The ID statement adds the variable Name from the input data set to the BaseballOverpaid data set that is produced by the OUTPUT statement. The LCLM and UCLM options, respectively, request lower and upper bounds of $100(1-\alpha )$ % confidence intervals for the expected conditional quantile predictions of players’ salaries at quantile level 0.9.

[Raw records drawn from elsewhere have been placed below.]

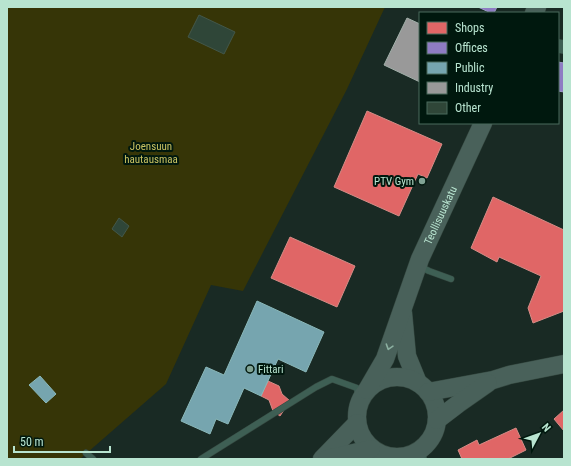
<svg xmlns="http://www.w3.org/2000/svg" width="571" height="466" viewBox="0 0 571 466" font-family="'Roboto Condensed',sans-serif">
<style>
.green{fill:#363507}
.shops{fill:#e06666;stroke:#d48c86}
.offices{fill:#8e7cc3;stroke:#9b9bc7}
.public{fill:#76a5af;stroke:#8ab8b9}
.industry{fill:#999;stroke:#a2b0aa}
.building{fill:#2f4638;stroke:#435749}
.lines{fill:none;stroke-linecap:round;stroke-linejoin:round}
.lane-casing{stroke:#354840;stroke-width:7}
.street-casing{stroke:#354840;stroke-width:14}
.secondary-casing{stroke:#354840;stroke-width:19}
.lane{stroke:#3e5f54;stroke-width:6}
.street{stroke:#3e5f54;stroke-width:13}
.secondary{stroke:#49615a;stroke-width:18}
.oneway{stroke:#8cb0a1}
.poi-dot{fill:#80a394;stroke:#00180e;stroke-width:1.5}
.labels{text-anchor:middle;dominant-baseline:central;stroke-width:4;stroke-linejoin:round;paint-order:stroke}
.park-label{font-size:11px;fill:#c9c363;stroke:#00180e}
.poi-label{font-size:11px;fill:#b8e4d0;stroke:#00180e;text-anchor:end}
.street-label{font-size:11px;fill:#b8e4d0;stroke:#00180e}
</style>
<rect width="100%" height="100%" fill="#192a24"/>
<!-- green -->
<path class="green" d="M 7,7 L 385,7 L 347,89 L 243,291 L 211,285 L 166,384 L 80,459 L 7,459 Z"/>
<!-- shops -->
<g class="shops">
<path d="M 367,111 L 442,144 L 427,178 L 418,174 L 399,216 L 334,187 Z"/>
<path d="M 493,197 L 564,230 L 564,311 L 533,323 L 528,308 L 541,276 L 499,257 L 497,262 L 471,248 Z"/>
<path d="M 290,237 L 355,266 L 337,307 L 271,278 Z"/>
<path d="M 268,381 L 279,386 L 282,394 L 290,401 L 280,416 L 273,411 L 269,400 L 261,396 Z"/>
<path d="M 564,410 L 564,431 L 554,419 Z"/>
<path d="M 516,428 L 526,450 L 508,459 L 462,459 L 458,450 L 477,440 L 479,445 Z"/>
</g>
<!-- offices -->
<g class="offices">
<path d="M 478,7 L 497,7 L 494,13 L 491,13 Z"/>
<path d="M 558,62 L 564,63 L 564,92 L 558,91 Z"/>
</g>
<!-- public -->
<g class="public">
<path d="M 257,301 L 324,332 L 306,372 L 278,359 L 261,396 L 244,388 L 228,424 L 216,419 L 210,434 L 181,421 L 206,367 L 224,375 Z"/>
<path d="M 40,376 L 56,394 L 46,403 L 29,385 Z"/>
</g>
<!-- industry -->
<path class="industry" d="M 407,18 L 420,24 L 420,82 L 384,65 Z"/>
<!-- building -->
<g class="building">
<path d="M 199,15 L 235,32 L 224,54 L 188,37 Z"/>
<path d="M 119,218 L 129,226 L 122,237 L 112,229 Z"/>
</g>
<g class="lines">
<!-- lane casing -->
<g class="lane-casing">
<g id="lane">
<path d="M 419,266 L 429,271 L 451,279"/>
<path d="M 86,453 L 93,459"/>
<path d="M 201,459 L 316,387 L 332,379 L 357,388 L 359,402"/>
</g>
</g>
<!-- street casing -->
<g class="street-casing">
<g id="street">
<path d="M 558,46 L 564,47"/>
<path d="M 419,451 L 420,459"/>
<path d="M 391,457 L 394,459"/>
</g>
</g>
<!-- secondary casing -->
<g class="secondary-casing">
<g id="secondary">
<path d="M 534,13 L 537,7"/>
<path d="M 403,313 L 407,356 L 418,383"/>
<circle cx="397" cy="417" r="40"/>
<path id="s1" d="M 367,390 L 385,359 L 420,259 L 483,123"/>
<path d="M 428,392 L 493,380 L 509,375 L 564,364"/>
<path d="M 437,420 L 458,404 L 488,383"/>
<path d="M 322,459 L 357,423"/>
<path d="M 327,459 L 371,449"/>
</g>
</g>
<!-- lane -->
<use href="#lane" class="lane"/>
<!-- street -->
<use href="#street" class="street"/>
<!-- secondary -->
<use href="#secondary" class="secondary"/>
</g>
<!-- one-way arrows -->
<defs><path id="oneway-chevron" d="M-2-3.5L2.5 0L-2 3.5" fill="none" stroke-width="1.6" stroke-linecap="round" stroke-linejoin="round"/></defs>
<use class="oneway" href="#oneway-chevron" transform="translate(389 347) rotate(108)"/>
<!-- markers -->
<g class="poi-dot">
<circle cx="422" cy="181" r="4"/>
<circle cx="250" cy="369" r="4"/>
</g>
<g class="labels">
<!-- park labels -->
<g class="park-label">
<text x="151" y="146">Joensuun<tspan x="151" dy="13">hautausmaa</tspan></text>
</g>
<!-- poi labels -->
<g class="poi-label">
<text x="414" y="181">PTV Gym</text>
<text x="258" y="369" text-anchor="start">Fittari</text>
</g>
<!-- street labels -->
<g class="street-label">
<text stroke="none"><textPath href="#s1" startOffset="190">Teollisuuskatu</textPath></text>
</g>
</g>
<!-- border -->
<rect width="571" height="466" fill="none" stroke="#b8e4d0" stroke-width="16"/>
<!-- legend -->
<rect x="419" y="12" width="140" height="112" fill="#00180e" stroke="#4a6a5c"/>
<rect x="427" y="22" width="20" height="12" fill="#e06666" stroke="#4a6a5c"/>
<text x="455" y="32" font-size="12" fill="#b8e4d0">Shops</text>
<rect x="427" y="42" width="20" height="12" fill="#8e7cc3" stroke="#4a6a5c"/>
<text x="455" y="52" font-size="12" fill="#b8e4d0">Offices</text>
<rect x="427" y="62" width="20" height="12" fill="#76a5af" stroke="#4a6a5c"/>
<text x="455" y="72" font-size="12" fill="#b8e4d0">Public</text>
<rect x="427" y="82" width="20" height="12" fill="#999999" stroke="#4a6a5c"/>
<text x="455" y="92" font-size="12" fill="#b8e4d0">Industry</text>
<rect x="427" y="102" width="20" height="12" fill="#2f4638" stroke="#4a6a5c"/>
<text x="455" y="112" font-size="12" fill="#b8e4d0">Other</text>
<!-- north arrow -->
<g transform="translate(539 434) rotate(49)" stroke="#00180e" stroke-width="3" paint-order="stroke">
<path d="M0-3L7 15L0 10L-7 15Z" fill="#b8e4d0"/>
<text y="-6" font-size="11" font-weight="bold" text-anchor="middle" fill="#b8e4d0">N</text>
</g>
<!-- scale -->
<path d="M14 446v6h96v-6" fill="none" stroke="#b8e4d0" stroke-width="2"/>
<text x="20" y="446" font-size="12" fill="#b8e4d0" stroke="#00180e" stroke-width="3" paint-order="stroke">50 m</text>
</svg>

Figure 14.13: Top 10 Overpaid Baseball Players at Quantile Level 0.9

Obs	Name	Salary	Overpaid	PredictedSalary	LCLM	UCLM
1	Smith, Ozzie	1940.0	1084.54	855.46	611.09	1099.83
2	Wiggins, Alan	700.0	220.74	479.26	345.93	612.60
3	Murray, Eddie	2460.0	213.10	2246.90	1982.06	2511.74
4	Strawberry, Darryl	1220.0	187.64	1032.36	914.99	1149.72
5	Gibson, Kirk	1300.0	177.24	1122.76	1011.97	1233.56
6	Trevino, Alex	512.5	149.70	362.80	273.17	452.43
7	Ramirez, Rafael	875.0	141.09	733.91	599.52	868.31
8	Romero, Ed	375.0	128.71	246.29	144.88	347.70
9	Mattingly, Don	1975.0	124.82	1850.18	1557.81	2142.55
10	Puhl, Terry	900.0	104.34	795.66	625.51	965.81

Figure 14.13 shows the information about the top 10 overpaid players according to the final selected quantile regression model at quantile level 0.9. Ozzie Smith is in first place. This might be because, although Smith was known for his defensive brilliance, the model weights offensive performance measures much more than defensive performance measures.